Nirgendwo gibt es so viele Syberberg-Retros, nirgendwo wurden Filme wie „Lili Marleen“, „Beruf Neonazi“ oder „Warheads“ dermaßen respektvoll goutiert wie in New York oder San Francisco. (Wie man hört, scheinen sie nicht zuletzt ein schwules Publikum zu interessieren.) Susan Sontag, Essayistin und Romanautorin, sprach schon immer vom „Fascinating Fascism“. Letzte Woche feierte die Village Voice, die größte New Yorker Stadtzeitung, die Publikation der „Turner Diaries“, eines kruden Weltkriegs-Science-Fiction, als „more horrifying than Mein Kampf“, und der jüdische Rezensent erging sich genüßlich in Schilderungen von Massakern an Juden, Schwarzen und Madonna, die für ihre „Rassenvermischungspraktiken“ abgestraft wird.

Bekanntermaßen ist die Verbindung Kitsch und Tod, die all diese Produktionen auszeichnet, keine Erfindung der Nachkriegszeit, schon gar keine der Amerikaner, sondern war, wie der Historiker Saul Friedländer beschrieb, Teil der Nazi-Ästhetik selbst. „Der Ästhetik des Kitsches, also der Vision der Harmonie, steht das Wetterleuchten der Apokalypse gegenüber, das flackernde Licht der Vernichtungsfeuer ... Der Schrecken der Tyrannei drängt zum Chaos, die Angst vor dem Chaos ruft die Tyrannei zurück. Darum die Verehrung der bestehenden Ordnung im Kitsch, bei gleichzeitiger Sehnsucht nach Chaos, Zerstörung und Tod.“

Aber wie ist die aktuelle, öffentliche Inszenierung von Ingo Hasselbachs seltsamer Biographie als Passionsgeschichte vom DDR- Wolfsjungen zum geläuterten Antifaschisten zu erklären? Nehmen wir einmal an, man könnte aus dem, was Hasselbach den Amerikanern erzählt, schließen, was sie hören wollen? Immerhin erzählt er ihnen doch recht bedrohliche Dinge: Daß die Neonazis international vernetzt sind, daß im Osten, wo er am undurchdringlichsten und obskursten ist, die Skinheads wie Pilze aus dem Boden schießen, daß sie von Amerika aus gesteuert sind, und daß die Machtübernahme unmittelbar bevorsteht. Warum sollten Amerikaner, die seit dem Bombenanschlag auf das Staatsgebäude in Oklahoma City höchst alarmiert sind, was rechte Gewalt angeht, etwas so Beängstigendes so erotisch aufladen, so genüßlich inszenieren?

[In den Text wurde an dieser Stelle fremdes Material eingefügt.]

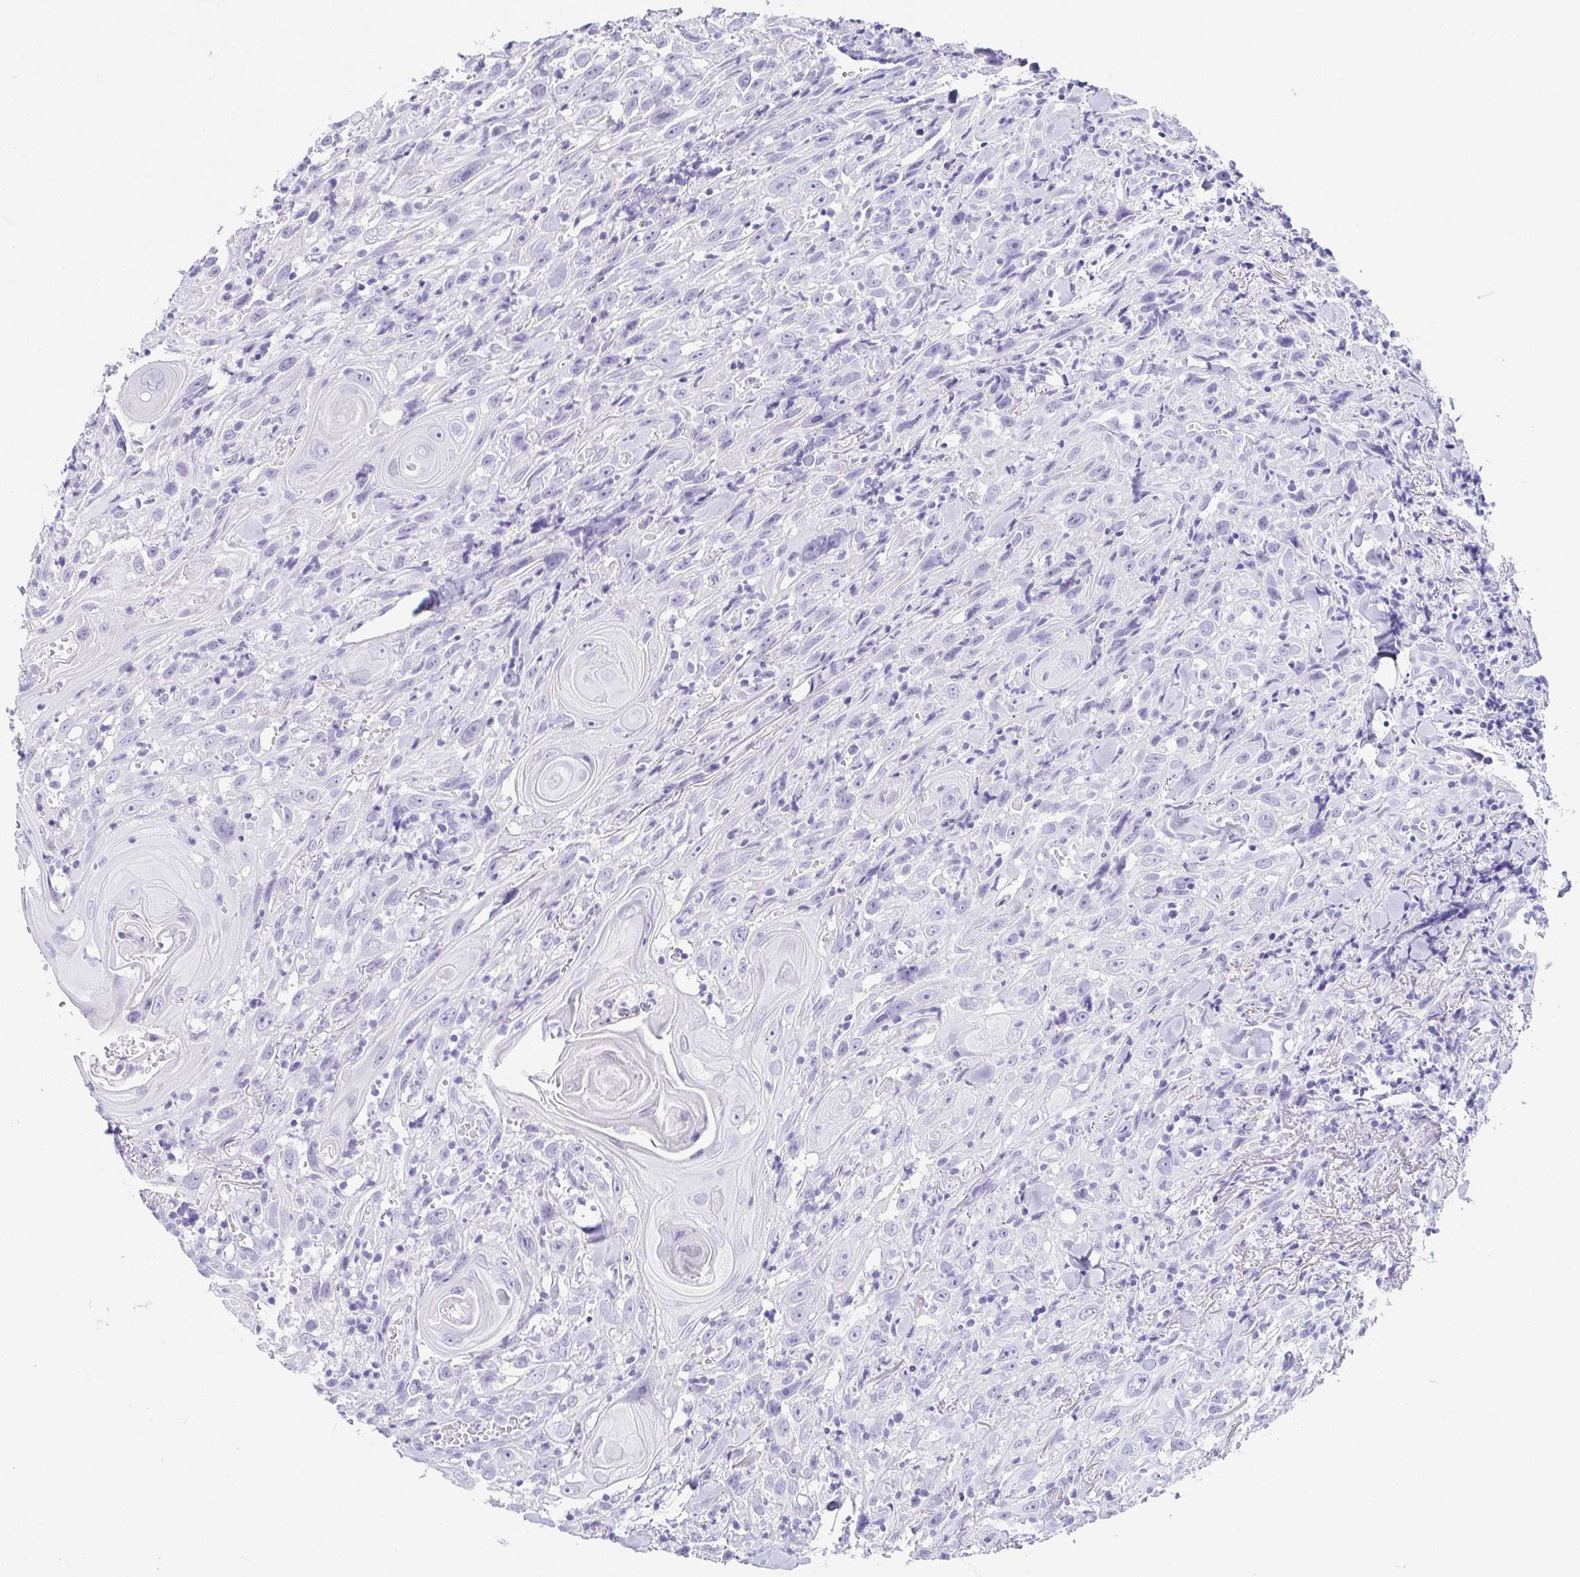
{"staining": {"intensity": "negative", "quantity": "none", "location": "none"}, "tissue": "head and neck cancer", "cell_type": "Tumor cells", "image_type": "cancer", "snomed": [{"axis": "morphology", "description": "Squamous cell carcinoma, NOS"}, {"axis": "topography", "description": "Head-Neck"}], "caption": "Immunohistochemical staining of human head and neck squamous cell carcinoma shows no significant positivity in tumor cells.", "gene": "ZG16B", "patient": {"sex": "female", "age": 95}}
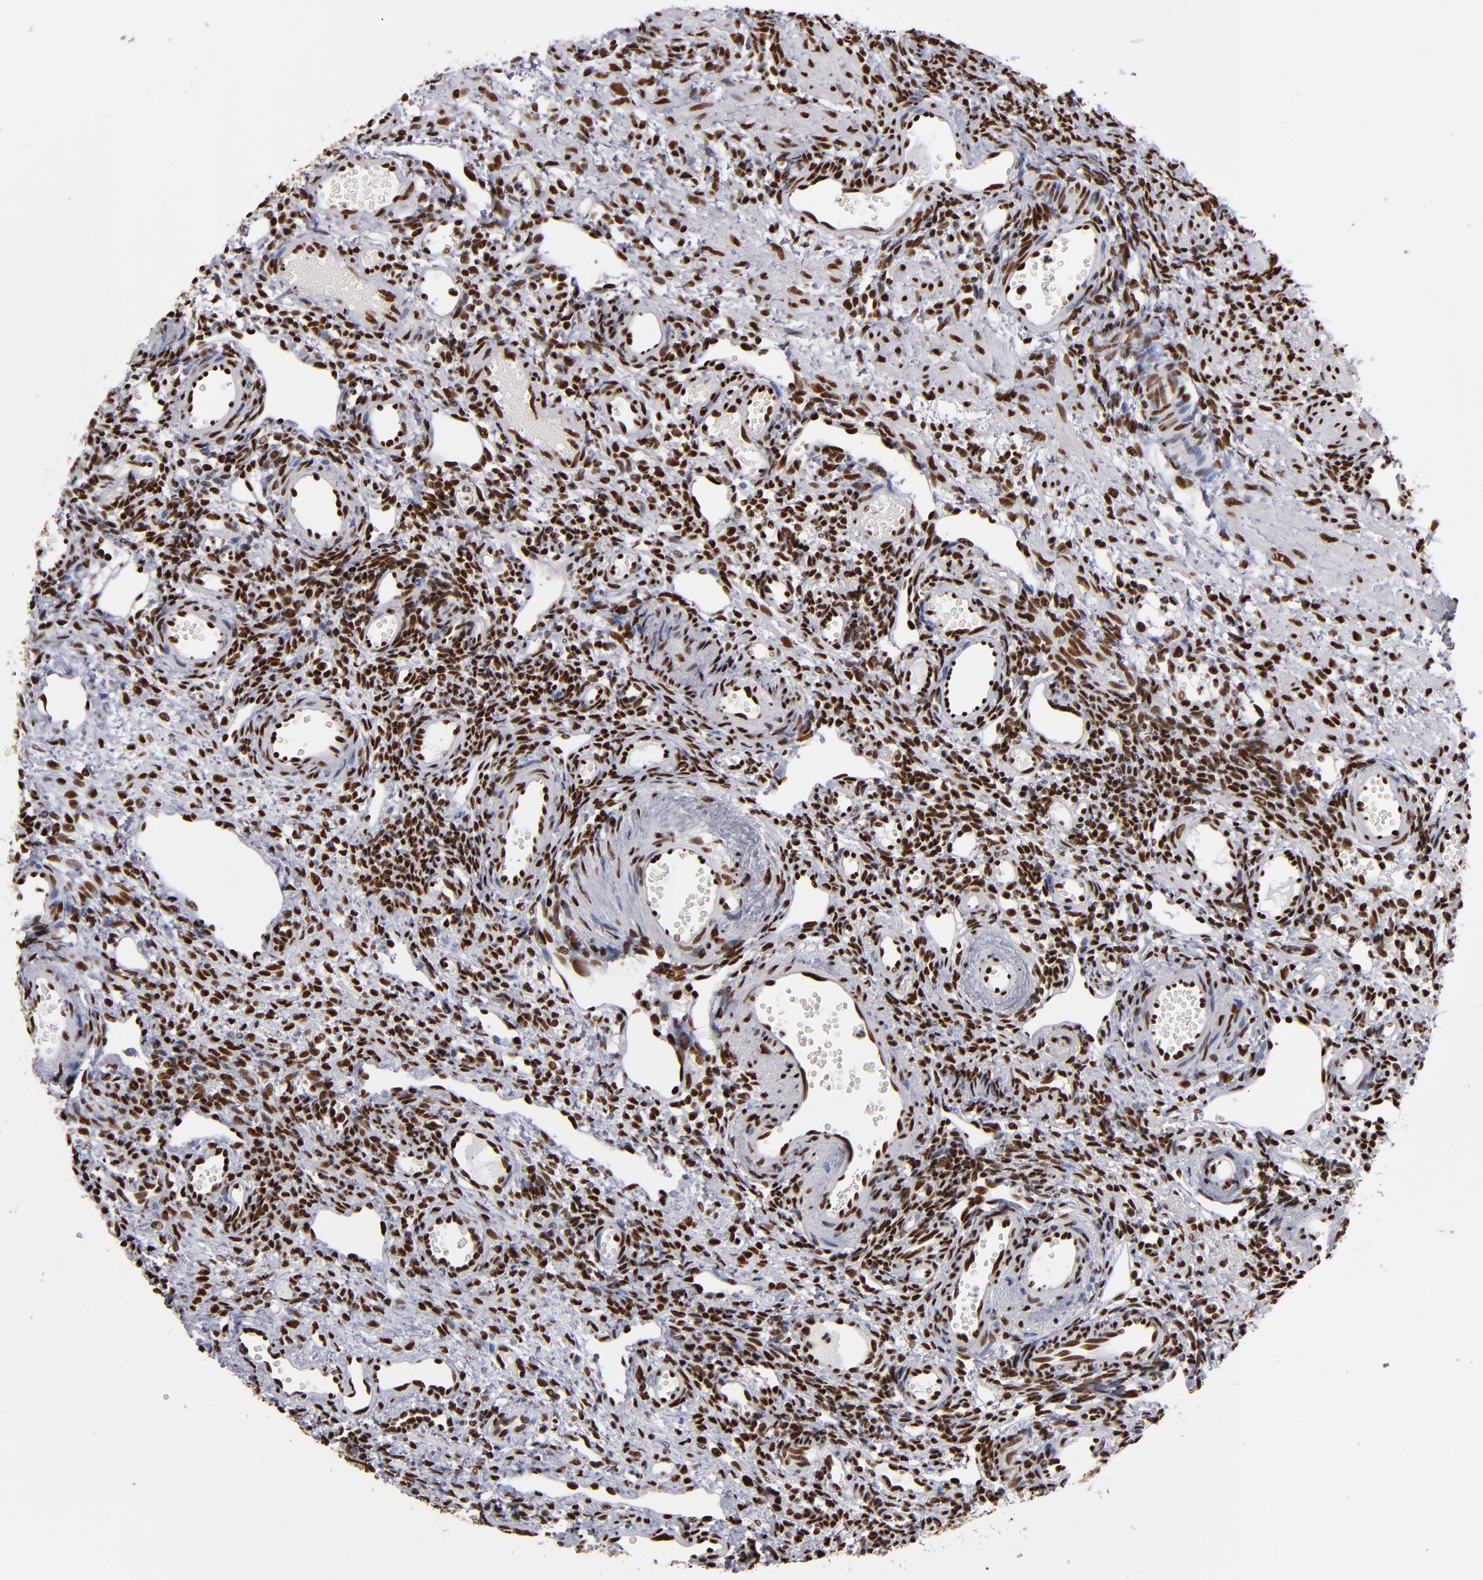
{"staining": {"intensity": "strong", "quantity": ">75%", "location": "nuclear"}, "tissue": "ovary", "cell_type": "Follicle cells", "image_type": "normal", "snomed": [{"axis": "morphology", "description": "Normal tissue, NOS"}, {"axis": "topography", "description": "Ovary"}], "caption": "Immunohistochemistry photomicrograph of benign human ovary stained for a protein (brown), which reveals high levels of strong nuclear staining in about >75% of follicle cells.", "gene": "MRE11", "patient": {"sex": "female", "age": 33}}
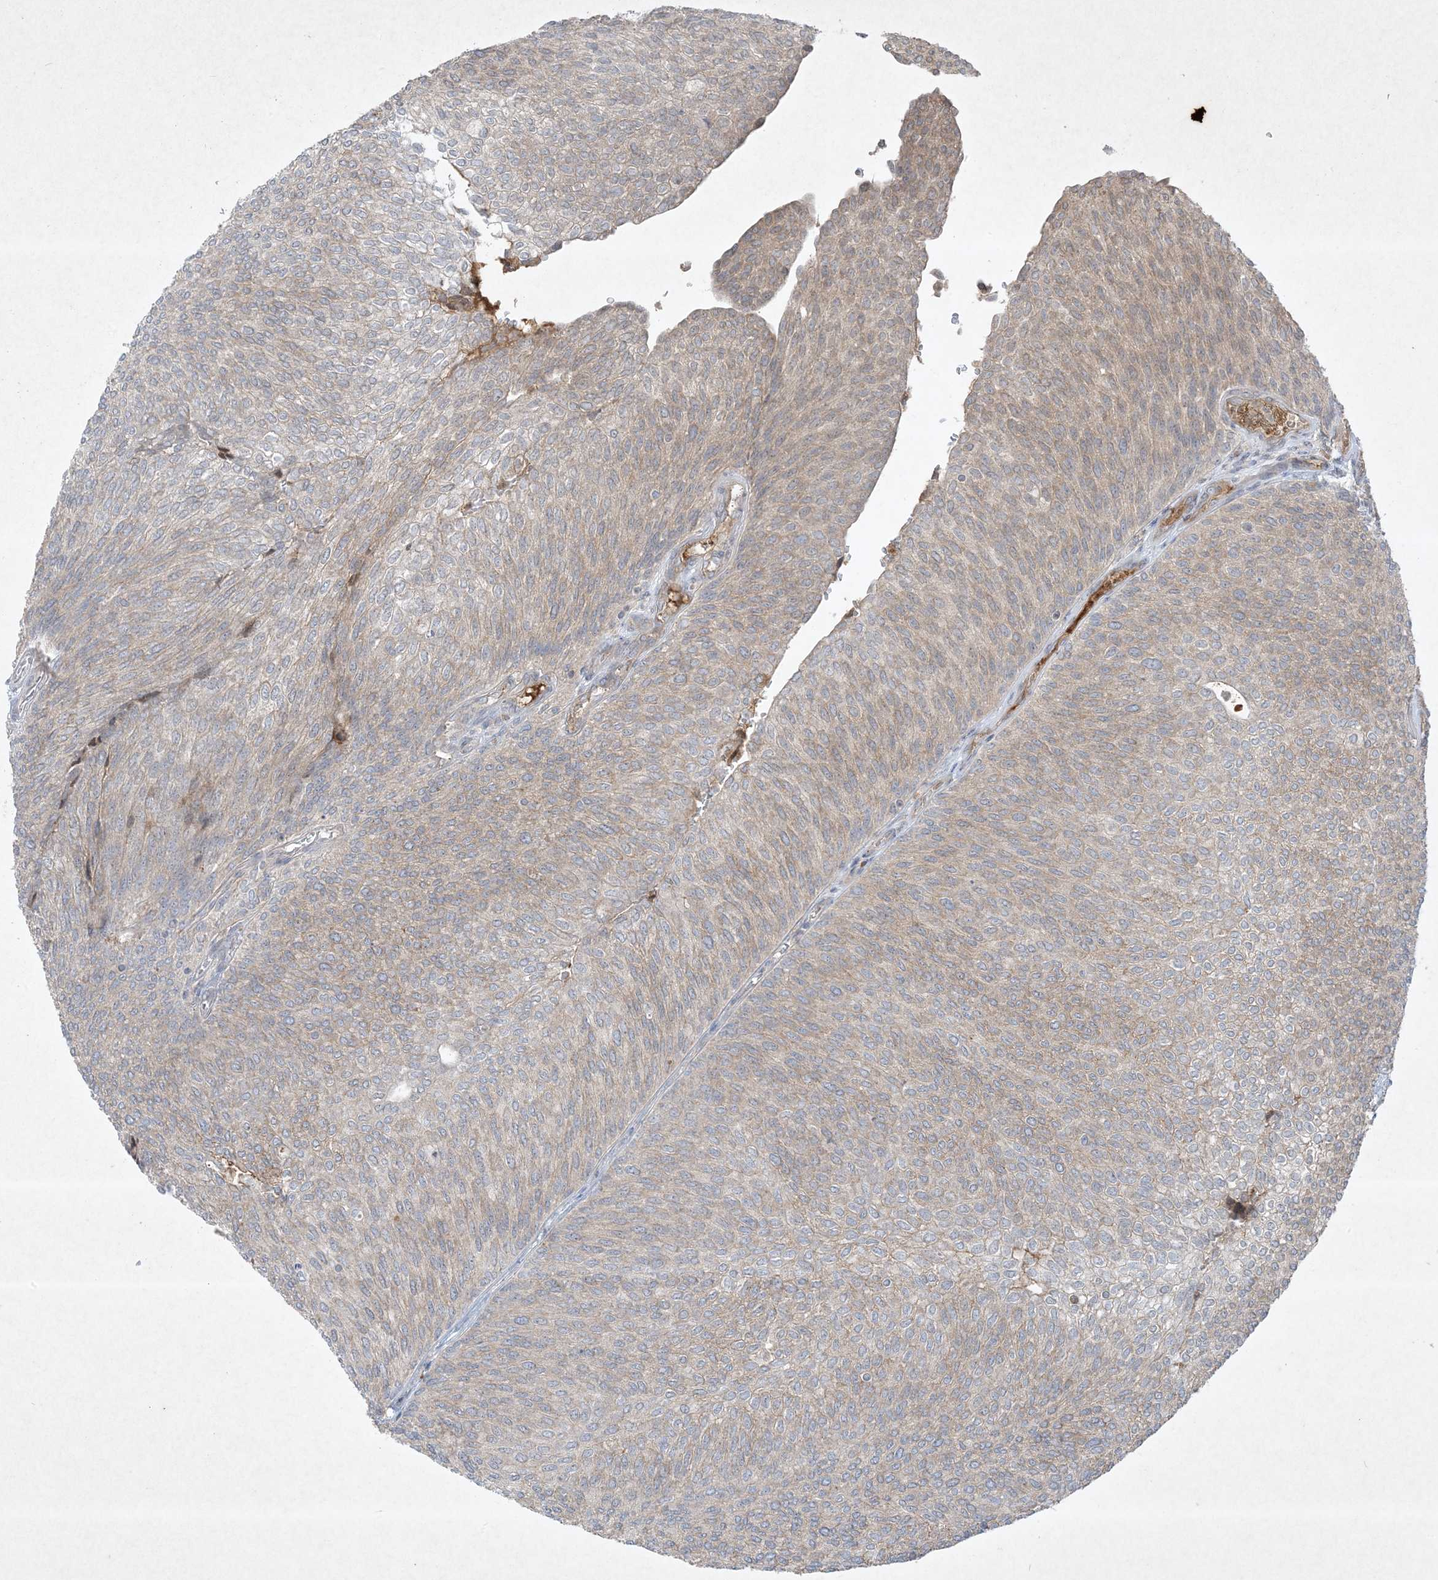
{"staining": {"intensity": "weak", "quantity": "25%-75%", "location": "cytoplasmic/membranous"}, "tissue": "urothelial cancer", "cell_type": "Tumor cells", "image_type": "cancer", "snomed": [{"axis": "morphology", "description": "Urothelial carcinoma, Low grade"}, {"axis": "topography", "description": "Urinary bladder"}], "caption": "This is an image of immunohistochemistry staining of low-grade urothelial carcinoma, which shows weak staining in the cytoplasmic/membranous of tumor cells.", "gene": "FETUB", "patient": {"sex": "female", "age": 79}}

Weil, so scheint es, man an der Übertreibung am besten sieht, daß es so dramatisch nicht ist. Wer noch spielen kann, muß keine Angst haben; wer inszeniert, hat die Kontrolle. Daß die Läuterung eines Neonazis jetzt in Amerika „entdeckt“ wird (obwohl seine Konversion einerseits durch den Filmemacher Winfried Bonengel stattfand, der Hasselbach Intelligenz sowie Sensibilität bescheinigte, und andererseits durch Mölln), beruhigt noch einmal mehr. „Land of the free, home of the brave“ kann eben alle heilen, die mühselig und beladen sind.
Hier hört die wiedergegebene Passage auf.